CONSIGNES -
1. Citez l'extrait sur la photographie en commençant aux mots « Cet article propose » et en vous arrêtant après « et Schuh 2022). ».
2. Répondez, s'il vous plaît, à ces questions sur l'extrait sur la photographie :
(a) De quelles années datent les sources photographiques et écrites sur lesquelles s'appuie l'article ?
(b) Comme quoi l'article propose-t-il de considérer la photographie, plutôt que comme un matériau visuel pur ?
(c) Pour combien de projets de recherche le travail d'agrégation de fonds a-t-il été réalisé ?

TEXTE SOURCE -
# # # # # # #
Cet article propose donc d’adopter une large focale tout en proposant plusieurs cas d’études significatifs d’évidentes spécificités locales. Il s’appuie sur des sources photographiques et écrites datées des années 1870 à 1910. Il s’agit en effet de considérer la photographie non pas comme un matériau visuel pur, mais comme une « image-texte » (Mitchell 1995, 89), c’est-à-dire un élément indissociable d’une plus vaste constellation de sources textuelles ou orales (ces dernières ne seront pas directement abordées ici pour des raisons de format). Les exemples en partie inédits qui ponctuent cet article ont été identifiés à partir d’un travail d’agrégation de fonds relatifs à la période concernée réalisé pour deux projets de recherche en histoire de la photographie (pour le détail des archives couvertes, voir Foliard 2020 ; Foliard, Jaillant et Schuh 2022).
# # # # # # #
LES DONNÉES -
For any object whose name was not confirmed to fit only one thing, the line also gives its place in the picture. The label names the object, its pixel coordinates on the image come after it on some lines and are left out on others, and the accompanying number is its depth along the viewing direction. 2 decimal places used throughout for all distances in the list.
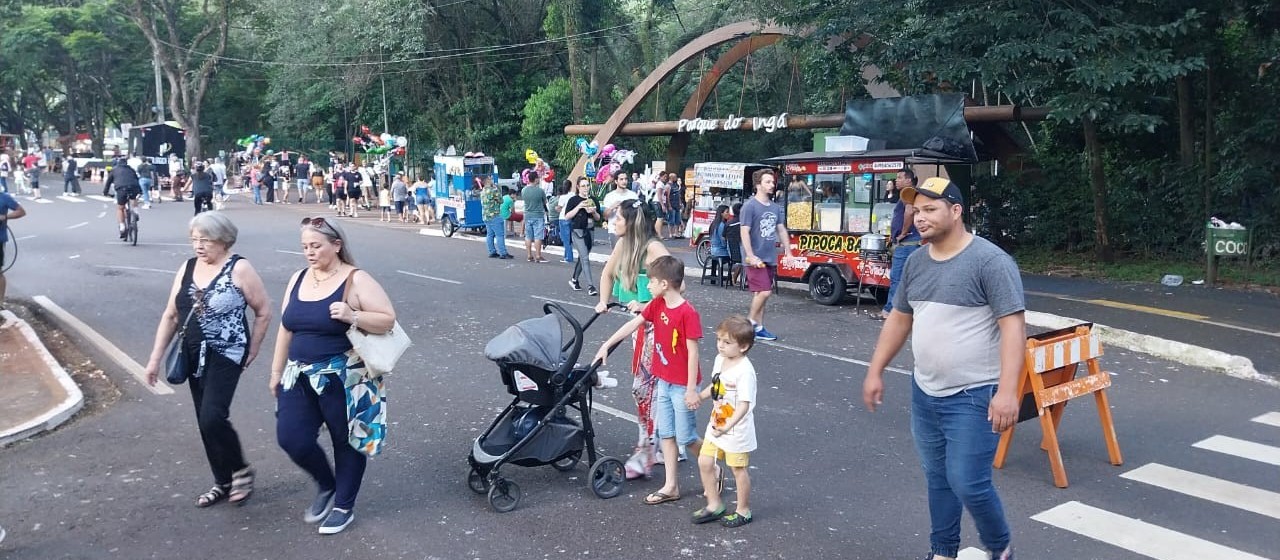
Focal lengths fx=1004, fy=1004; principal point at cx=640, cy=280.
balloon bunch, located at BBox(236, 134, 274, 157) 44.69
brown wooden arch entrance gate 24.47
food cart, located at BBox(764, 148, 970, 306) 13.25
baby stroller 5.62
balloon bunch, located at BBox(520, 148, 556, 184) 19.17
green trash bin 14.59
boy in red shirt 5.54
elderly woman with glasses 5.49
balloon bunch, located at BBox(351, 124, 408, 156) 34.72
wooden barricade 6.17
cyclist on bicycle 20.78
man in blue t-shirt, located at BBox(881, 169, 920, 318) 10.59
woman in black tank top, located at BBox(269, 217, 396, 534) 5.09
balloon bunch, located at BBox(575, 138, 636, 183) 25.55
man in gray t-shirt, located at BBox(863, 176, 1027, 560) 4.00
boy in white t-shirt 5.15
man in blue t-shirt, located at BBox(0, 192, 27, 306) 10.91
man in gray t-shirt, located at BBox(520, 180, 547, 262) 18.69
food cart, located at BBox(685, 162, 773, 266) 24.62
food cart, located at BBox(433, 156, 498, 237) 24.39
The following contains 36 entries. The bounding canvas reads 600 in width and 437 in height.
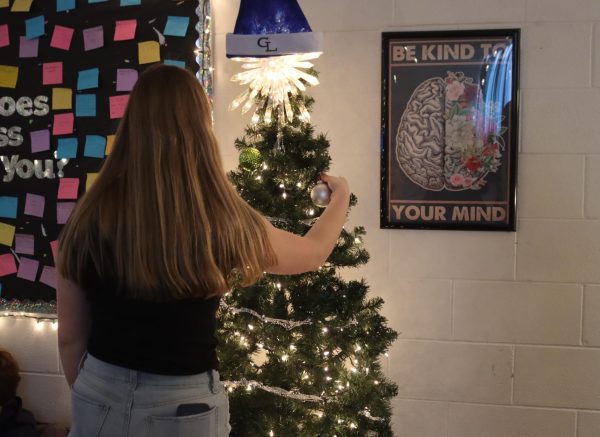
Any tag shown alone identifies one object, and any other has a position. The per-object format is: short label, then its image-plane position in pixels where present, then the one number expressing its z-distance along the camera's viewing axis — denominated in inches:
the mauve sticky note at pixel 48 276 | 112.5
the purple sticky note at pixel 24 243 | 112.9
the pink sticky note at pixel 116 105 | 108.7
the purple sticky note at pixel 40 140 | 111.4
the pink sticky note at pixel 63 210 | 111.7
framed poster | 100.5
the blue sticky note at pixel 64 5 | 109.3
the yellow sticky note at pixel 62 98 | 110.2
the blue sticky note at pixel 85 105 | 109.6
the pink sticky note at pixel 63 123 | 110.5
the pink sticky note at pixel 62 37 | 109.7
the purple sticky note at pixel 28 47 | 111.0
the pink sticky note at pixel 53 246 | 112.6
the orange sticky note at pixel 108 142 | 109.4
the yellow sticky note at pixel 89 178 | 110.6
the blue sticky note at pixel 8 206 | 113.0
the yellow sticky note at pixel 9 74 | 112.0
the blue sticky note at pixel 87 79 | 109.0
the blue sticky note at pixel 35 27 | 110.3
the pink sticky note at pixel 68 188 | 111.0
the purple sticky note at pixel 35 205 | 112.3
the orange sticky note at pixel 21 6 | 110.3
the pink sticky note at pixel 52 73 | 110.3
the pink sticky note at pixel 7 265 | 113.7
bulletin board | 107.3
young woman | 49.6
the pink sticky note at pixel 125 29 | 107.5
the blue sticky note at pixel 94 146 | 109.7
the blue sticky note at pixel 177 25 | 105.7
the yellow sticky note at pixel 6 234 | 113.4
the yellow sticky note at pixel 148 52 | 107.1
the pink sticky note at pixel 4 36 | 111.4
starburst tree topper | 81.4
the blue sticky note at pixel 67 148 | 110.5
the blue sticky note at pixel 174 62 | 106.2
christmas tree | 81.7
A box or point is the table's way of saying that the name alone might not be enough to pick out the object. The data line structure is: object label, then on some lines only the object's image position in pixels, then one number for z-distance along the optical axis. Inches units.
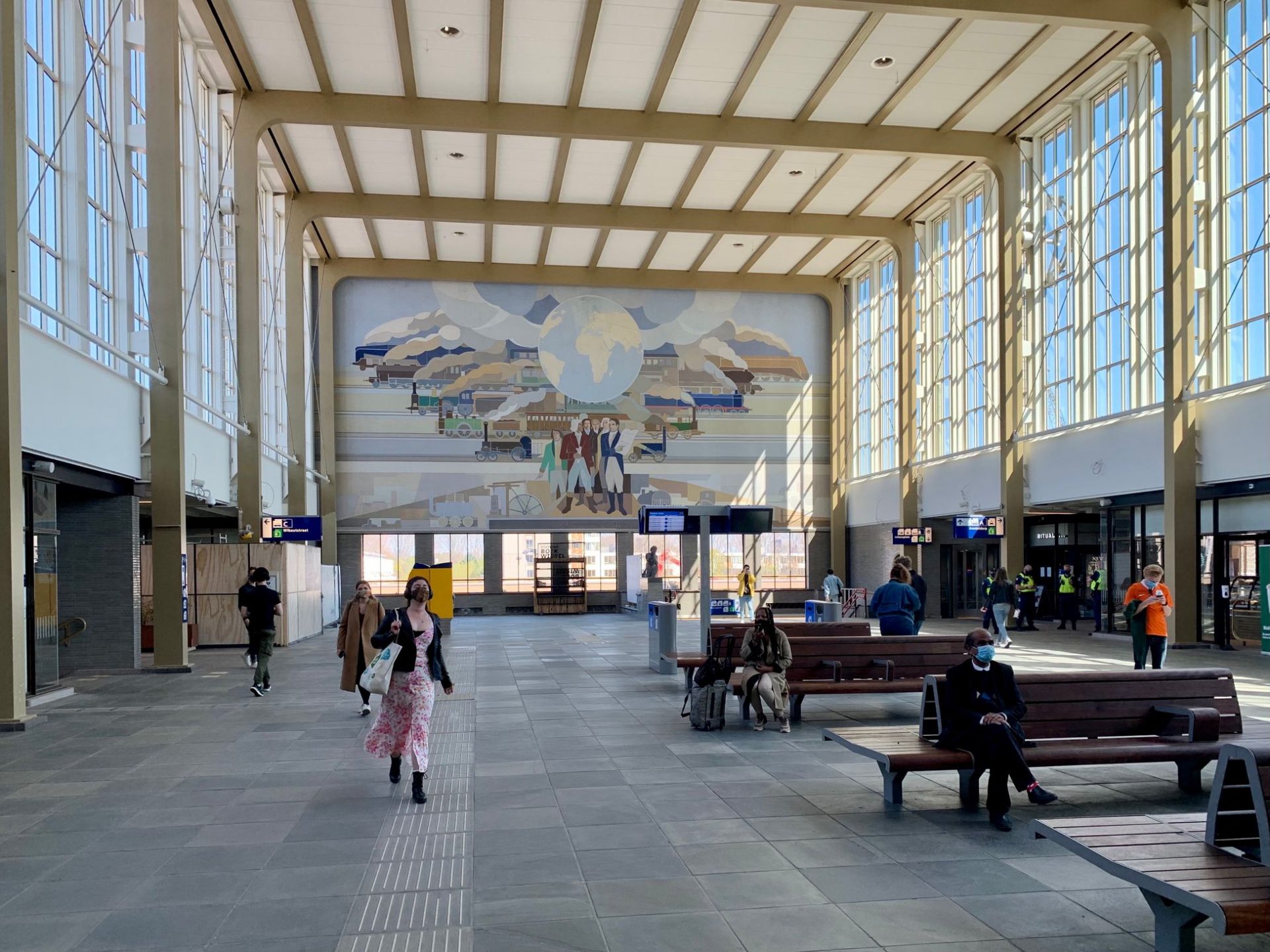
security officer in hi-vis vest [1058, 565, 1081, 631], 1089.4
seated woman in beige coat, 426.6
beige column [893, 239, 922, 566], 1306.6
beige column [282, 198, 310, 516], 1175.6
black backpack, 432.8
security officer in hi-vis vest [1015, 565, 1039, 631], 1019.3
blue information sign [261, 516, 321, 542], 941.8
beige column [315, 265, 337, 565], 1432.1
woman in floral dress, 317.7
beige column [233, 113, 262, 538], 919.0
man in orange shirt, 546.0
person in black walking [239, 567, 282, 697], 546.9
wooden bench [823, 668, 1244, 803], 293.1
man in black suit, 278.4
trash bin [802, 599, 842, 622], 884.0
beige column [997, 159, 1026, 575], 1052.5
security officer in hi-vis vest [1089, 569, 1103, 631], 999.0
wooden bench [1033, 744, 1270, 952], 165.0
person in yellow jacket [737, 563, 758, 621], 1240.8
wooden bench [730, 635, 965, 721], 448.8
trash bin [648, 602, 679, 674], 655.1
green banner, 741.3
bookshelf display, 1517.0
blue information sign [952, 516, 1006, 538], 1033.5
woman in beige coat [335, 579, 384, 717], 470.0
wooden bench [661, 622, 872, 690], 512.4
# # # # # # #
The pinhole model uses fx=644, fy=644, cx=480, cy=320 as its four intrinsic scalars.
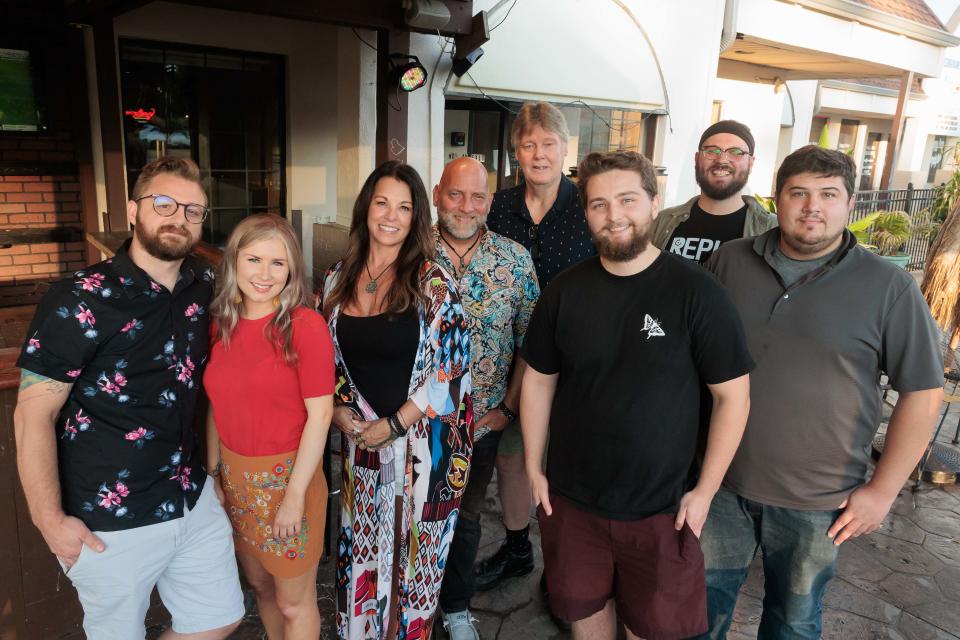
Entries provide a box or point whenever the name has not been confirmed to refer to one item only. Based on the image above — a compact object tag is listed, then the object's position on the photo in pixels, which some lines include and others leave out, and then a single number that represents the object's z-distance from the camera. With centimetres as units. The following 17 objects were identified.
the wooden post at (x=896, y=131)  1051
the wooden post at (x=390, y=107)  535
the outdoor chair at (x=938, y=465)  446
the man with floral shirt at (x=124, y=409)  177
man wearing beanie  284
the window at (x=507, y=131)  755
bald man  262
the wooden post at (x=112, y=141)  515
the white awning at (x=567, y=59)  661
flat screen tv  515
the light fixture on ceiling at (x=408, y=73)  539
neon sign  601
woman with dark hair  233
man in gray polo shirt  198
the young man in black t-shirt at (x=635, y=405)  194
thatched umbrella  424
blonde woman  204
# # # # # # #
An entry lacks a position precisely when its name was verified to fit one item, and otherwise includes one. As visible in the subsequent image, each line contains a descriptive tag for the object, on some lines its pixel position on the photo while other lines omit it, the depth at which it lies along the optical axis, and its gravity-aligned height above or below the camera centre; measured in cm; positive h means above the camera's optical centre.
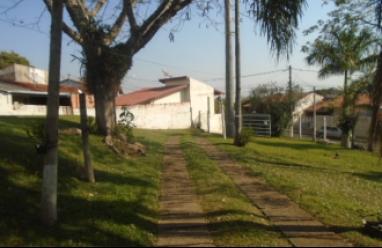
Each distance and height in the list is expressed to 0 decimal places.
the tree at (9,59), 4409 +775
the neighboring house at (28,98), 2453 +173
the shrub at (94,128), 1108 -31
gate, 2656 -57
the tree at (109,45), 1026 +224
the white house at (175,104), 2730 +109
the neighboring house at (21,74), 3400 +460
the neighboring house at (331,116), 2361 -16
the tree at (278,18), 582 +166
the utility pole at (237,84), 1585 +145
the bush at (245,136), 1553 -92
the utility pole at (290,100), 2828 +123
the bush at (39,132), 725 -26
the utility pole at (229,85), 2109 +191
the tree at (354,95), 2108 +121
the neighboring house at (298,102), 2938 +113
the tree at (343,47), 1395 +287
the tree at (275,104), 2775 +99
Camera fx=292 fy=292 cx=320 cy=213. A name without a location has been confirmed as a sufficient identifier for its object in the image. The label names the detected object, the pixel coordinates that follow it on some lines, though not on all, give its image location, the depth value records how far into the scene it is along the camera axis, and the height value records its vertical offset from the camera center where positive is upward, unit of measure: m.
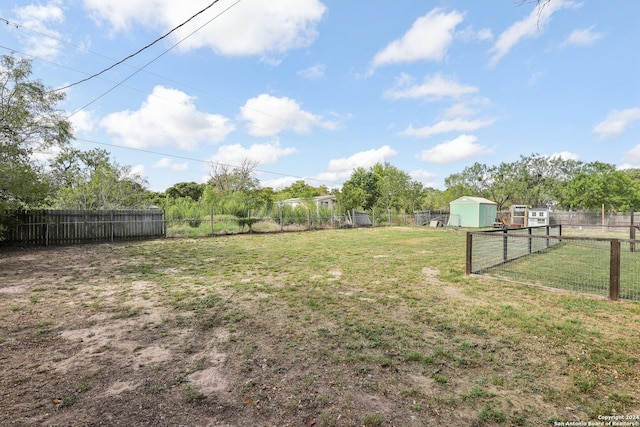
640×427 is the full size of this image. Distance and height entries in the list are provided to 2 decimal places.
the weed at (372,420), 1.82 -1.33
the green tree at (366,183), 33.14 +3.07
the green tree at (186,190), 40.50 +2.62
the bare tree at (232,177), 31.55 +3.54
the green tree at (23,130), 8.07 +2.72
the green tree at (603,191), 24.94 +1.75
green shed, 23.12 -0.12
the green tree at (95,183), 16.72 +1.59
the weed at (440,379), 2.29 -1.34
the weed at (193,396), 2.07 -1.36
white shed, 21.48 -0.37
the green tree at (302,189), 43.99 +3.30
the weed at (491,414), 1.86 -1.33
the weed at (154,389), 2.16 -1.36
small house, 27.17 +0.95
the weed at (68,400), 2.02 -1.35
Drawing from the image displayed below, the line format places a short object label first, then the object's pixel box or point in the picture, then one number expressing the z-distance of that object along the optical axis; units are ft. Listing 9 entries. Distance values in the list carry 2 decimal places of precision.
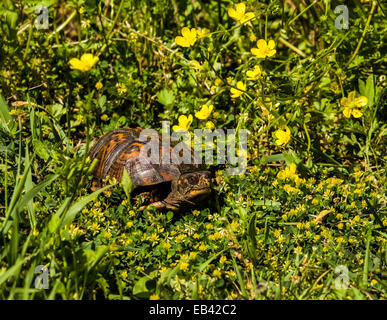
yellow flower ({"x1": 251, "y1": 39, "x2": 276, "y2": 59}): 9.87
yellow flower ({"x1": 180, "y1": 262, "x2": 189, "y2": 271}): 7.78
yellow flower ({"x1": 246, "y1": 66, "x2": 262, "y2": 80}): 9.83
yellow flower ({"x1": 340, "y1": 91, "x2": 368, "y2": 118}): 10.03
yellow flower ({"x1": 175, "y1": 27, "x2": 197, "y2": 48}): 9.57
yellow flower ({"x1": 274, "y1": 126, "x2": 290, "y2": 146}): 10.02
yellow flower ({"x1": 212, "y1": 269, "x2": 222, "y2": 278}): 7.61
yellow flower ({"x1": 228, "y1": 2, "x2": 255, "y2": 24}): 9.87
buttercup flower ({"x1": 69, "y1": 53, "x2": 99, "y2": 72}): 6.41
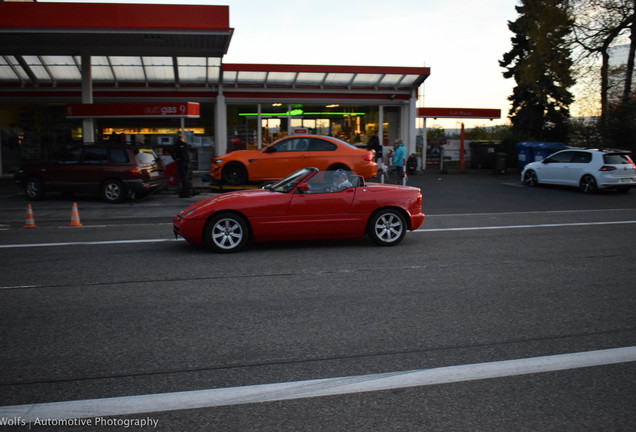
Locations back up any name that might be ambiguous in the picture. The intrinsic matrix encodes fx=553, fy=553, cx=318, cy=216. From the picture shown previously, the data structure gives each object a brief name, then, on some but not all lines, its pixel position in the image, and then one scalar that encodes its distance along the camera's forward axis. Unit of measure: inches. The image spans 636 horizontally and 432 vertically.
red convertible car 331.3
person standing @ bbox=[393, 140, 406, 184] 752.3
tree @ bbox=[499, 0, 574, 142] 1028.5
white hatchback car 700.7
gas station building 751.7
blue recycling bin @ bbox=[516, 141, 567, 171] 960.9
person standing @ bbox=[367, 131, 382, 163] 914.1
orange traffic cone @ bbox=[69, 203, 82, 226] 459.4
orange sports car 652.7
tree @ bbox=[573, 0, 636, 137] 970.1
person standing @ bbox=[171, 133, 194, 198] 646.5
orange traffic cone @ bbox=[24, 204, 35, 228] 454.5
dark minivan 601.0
# # # # # # #
EXERCICE CORRIGÉ -
1.
Cet article propose donc d’adopter une large focale tout en proposant plusieurs cas d’études significatifs d’évidentes spécificités locales. Il s’appuie sur des sources photographiques et écrites datées des années 1870 à 1910. Il s’agit en effet de considérer la photographie non pas comme un matériau visuel pur, mais comme une « image-texte » (Mitchell 1995, 89), c’est-à-dire un élément indissociable d’une plus vaste constellation de sources textuelles ou orales (ces dernières ne seront pas directement abordées ici pour des raisons de format). Les exemples en partie inédits qui ponctuent cet article ont été identifiés à partir d’un travail d’agrégation de fonds relatifs à la période concernée réalisé pour deux projets de recherche en histoire de la photographie (pour le détail des archives couvertes, voir Foliard 2020 ; Foliard, Jaillant et Schuh 2022).

2.
(a) Des années 1870 à 1910.
(b) Comme une « image-texte ».
(c) Pour deux projets de recherche en histoire de la photographie.